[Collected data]
-=-=-=-=-

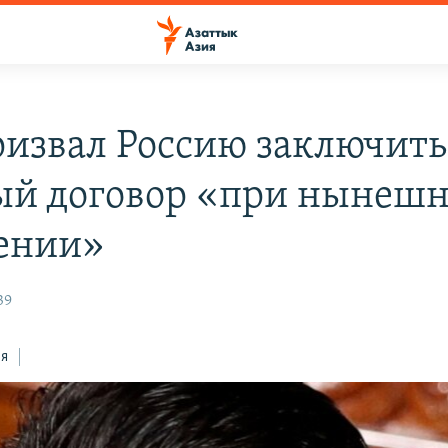
ризвал Россию заключить
й договор «при нынеш
ении»
39
ся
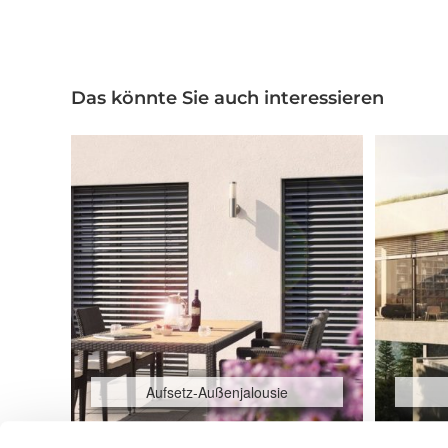
Das könnte Sie auch interessieren
Aufsetz-Außenjalousie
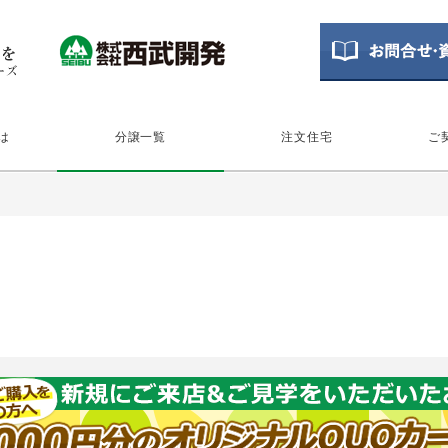
とは
分譲一覧
注文住宅
ご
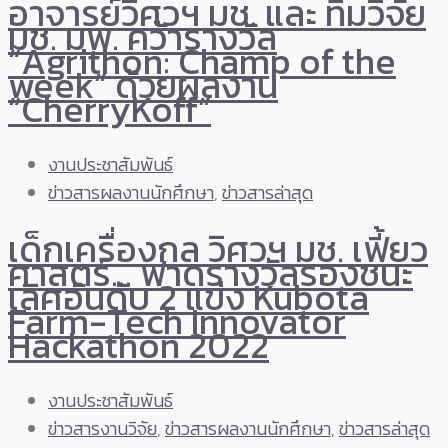
อาจารย์วิศวฯ มช. และ ทีมวิจัย
มช. มพ. คว้ารางวัล
“Agrithon: Champ of the
week” ด้วยผลงาน
“CherryKoff”
งานประชาสัมพันธ์
ข่าวสารผลงานนักศึกษา
,
ข่าวสารล่าสุด
เด็กเครื่องกล วิศวฯ มช. เฟี้ยว
ศาสตร์… ฟาดรางวัลรองชนะ
เลิศอันดับ 2 แข่ง Kubota
Farm-Tech Innovator
Hackathon 2022
งานประชาสัมพันธ์
ข่าวสารงานวิจัย
,
ข่าวสารผลงานนักศึกษา
,
ข่าวสารล่าสุด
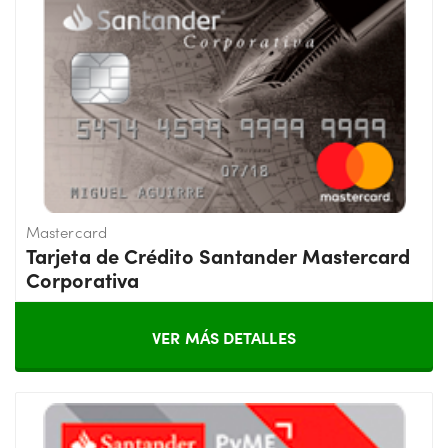
Mastercard
Tarjeta de Crédito Santander Mastercard
Corporativa
VER MÁS DETALLES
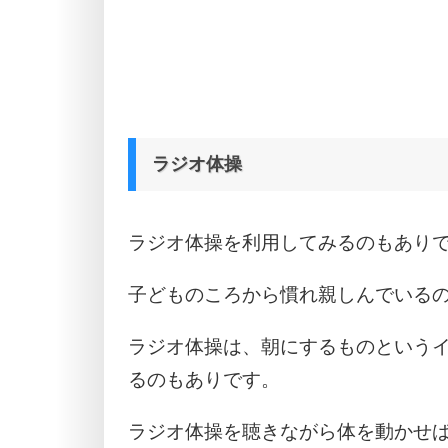
ラジオ体操
ラジオ体操を利用してみるのもあり
子どものころから慣れ親しんでいる
ラジオ体操は、朝にするものという
るのもありです。
ラジオ体操を聴きながら体を動かせ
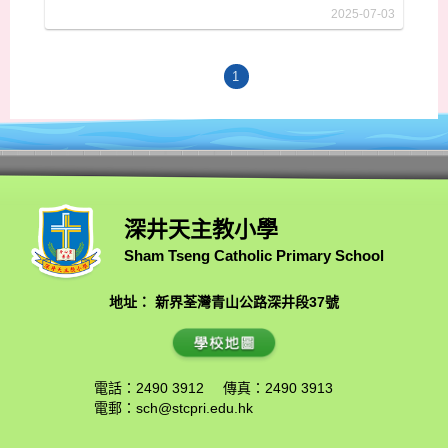
2025-07-03
1
深井天主教小學
Sham Tseng Catholic Primary School
地址： 新界荃灣青山公路深井段37號
電話：2490 3912
傳真：2490 3913
電郵：
sch@stcpri.edu.hk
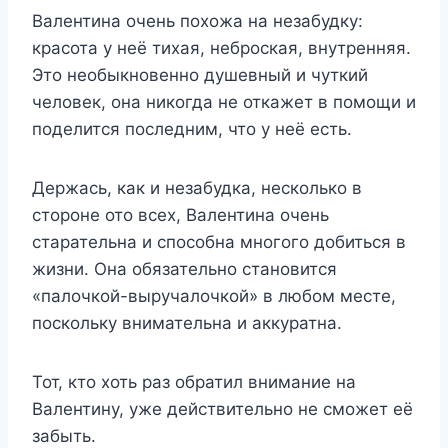
Валентина очень похожа на незабудку:
красота у неё тихая, неброская, внутренняя.
Это необыкновенно душевный и чуткий
человек, она никогда не откажет в помощи и
поделится последним, что у неё есть.
Держась, как и незабудка, несколько в
стороне ото всех, Валентина очень
старательна и способна многого добиться в
жизни. Она обязательно становится
«палочкой-выручалочкой» в любом месте,
поскольку внимательна и аккуратна.
Тот, кто хоть раз обратил внимание на
Валентину, уже действительно не сможет её
забыть.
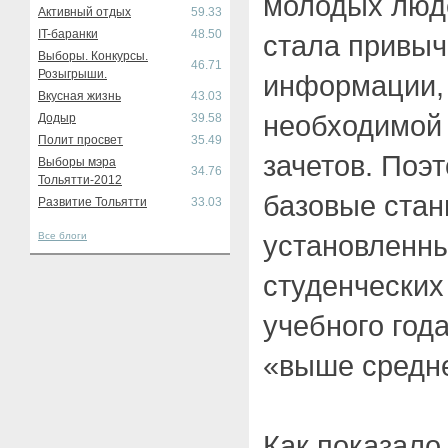
молодых люд
Активный отдых
59.33
IT-баранки
48.50
стала привы
Выборы. Конкурсы.
46.71
Розыгрыши.
информации, 
Вкусная жизнь
43.03
необходимой 
Додыр
39.58
Полит просвет
35.49
зачетов. Поэт
Выборы мэра
34.76
Тольятти-2012
базовые стан
Развитие Тольятти
33.03
установленны
Все блоги
студенческих
учебного год
«выше средне
Как показало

-=-=-=-=-

DIRECTIONS FOR THIS TASK: Reproduce all of the data above word for word, every line in its original order. Leave the pictures out of your answer.

TASK ANSWER:
ризвал Россию заключить
й договор «при нынеш
ении»
39
ся
Das könnte Sie auch interessieren
Aufsetz-Außenjalousie
とは
分譲一覧
注文住宅
ご
อาจารย์วิศวฯ มช. และ ทีมวิจัย
มช. มพ. คว้ารางวัล
“Agrithon: Champ of the
week” ด้วยผลงาน
“CherryKoff”
งานประชาสัมพันธ์
ข่าวสารผลงานนักศึกษา
,
ข่าวสารล่าสุด
เด็กเครื่องกล วิศวฯ มช. เฟี้ยว
ศาสตร์… ฟาดรางวัลรองชนะ
เลิศอันดับ 2 แข่ง Kubota
Farm-Tech Innovator
Hackathon 2022
งานประชาสัมพันธ์
ข่าวสารงานวิจัย
,
ข่าวสารผลงานนักศึกษา
,
ข่าวสารล่าสุด
Mastercard
Tarjeta de Crédito Santander Mastercard
Corporativa
VER MÁS DETALLES
ラジオ体操
ラジオ体操を利用してみるのもあり
子どものころから慣れ親しんでいる
ラジオ体操は、朝にするものという
るのもありです。
ラジオ体操を聴きながら体を動かせ
2025-07-03
1
深井天主教小學
Sham Tseng Catholic Primary School
地址： 新界荃灣青山公路深井段37號
電話：2490 3912
傳真：2490 3913
電郵：
sch@stcpri.edu.hk
Валентина очень похожа на незабудку:
красота у неё тихая, неброская, внутренняя.
Это необыкновенно душевный и чуткий
человек, она никогда не откажет в помощи и
поделится последним, что у неё есть.
Держась, как и незабудка, несколько в
стороне ото всех, Валентина очень
старательна и способна многого добиться в
жизни. Она обязательно становится
«палочкой-выручалочкой» в любом месте,
поскольку внимательна и аккуратна.
Тот, кто хоть раз обратил внимание на
Валентину, уже действительно не сможет её
забыть.
молодых люд
Активный отдых
59.33
IT-баранки
48.50
стала привы
Выборы. Конкурсы.
46.71
Розыгрыши.
информации, 
Вкусная жизнь
43.03
необходимой 
Додыр
39.58
Полит просвет
35.49
зачетов. Поэт
Выборы мэра
34.76
Тольятти-2012
базовые стан
Развитие Тольятти
33.03
установленны
Все блоги
студенческих
учебного год
«выше средне
Как показало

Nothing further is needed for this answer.